ÂRİF NİHAT ASYA’YA SORU
Cahit Öney’in öğretmen annesi Nâşide Rahime Hanım, Darülmuallimat’ta (Çapa Öğretmen Okulu) ders vermiş. Babası Necip Âdil Bey ise Balıkhanede memurmuş. Şairimizin ilk şiiri, Türk Mûsikî mecmuasında 1947’de yayımlandı. “Talebe iken çekinirdik, yazdığımız şiirlerimizi büyüklerimize gösteremezdik.” diyor. Hayatını kaleme alan Cahit Bey, henüz hâtıralarının tamamını neşretmedi. Bunlar arasında edebiyat ve mûsikî tarihimizi aydınlatacak kimbilir ne bilgiler vardır? Bana anlattıklarından birini aktarayım:
“Bayrak şairimiz Ârif Nihat Asya’yı 1962 senesinde ziyaret ettim. Merak edip sordum: ‘Kaç şiiriniz var?’ Cevap vermedi. ‘Şimdi söylersem, Hazret-i Mevlânâ’ya ayıp olur.’ dedi. Sonra şairin dörtlüklerini saydım. 1600-1700 civarındaydı. Demek ki, Mevlânâ’dan daha fazla yazmıştı, lâkin hicabından edebinden bunu açıklayamıyordu. Biliyorsunuz o da Mevlevî büyüklerindendi.”

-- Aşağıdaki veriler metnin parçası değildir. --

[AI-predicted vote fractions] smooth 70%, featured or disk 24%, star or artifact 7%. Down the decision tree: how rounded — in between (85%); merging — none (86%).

Cahit Bey, gerçek bir gönül dostu. Fatih’teki evinde Hüdavendigâr Onur, Zübeyir ve Fatih Kerem’le birlikte ziyaret ettiğimiz tevazuun zirvesindeki hocaya yakın dostlarını soruyorum. Önce vefat edenleri anıyor: Ahmet Kabaklı, Ayhan Songar, Fethi Karamahmutoğlu, Cahit Atasoy, Haydar Sanal. Herbiri ayrı değer olan bu dostlarını gözleri nemli rahmetle yâd ediyor. Sonra yaşayanlara sıra geliyor: Rüştü Eriç, E. Ruhi Üngör, Alaattin Yavaşça, Selahattin İçli, Nevzat Atlığ ve Ali Nar. Minnet ve şükranla hatırlıyor onları.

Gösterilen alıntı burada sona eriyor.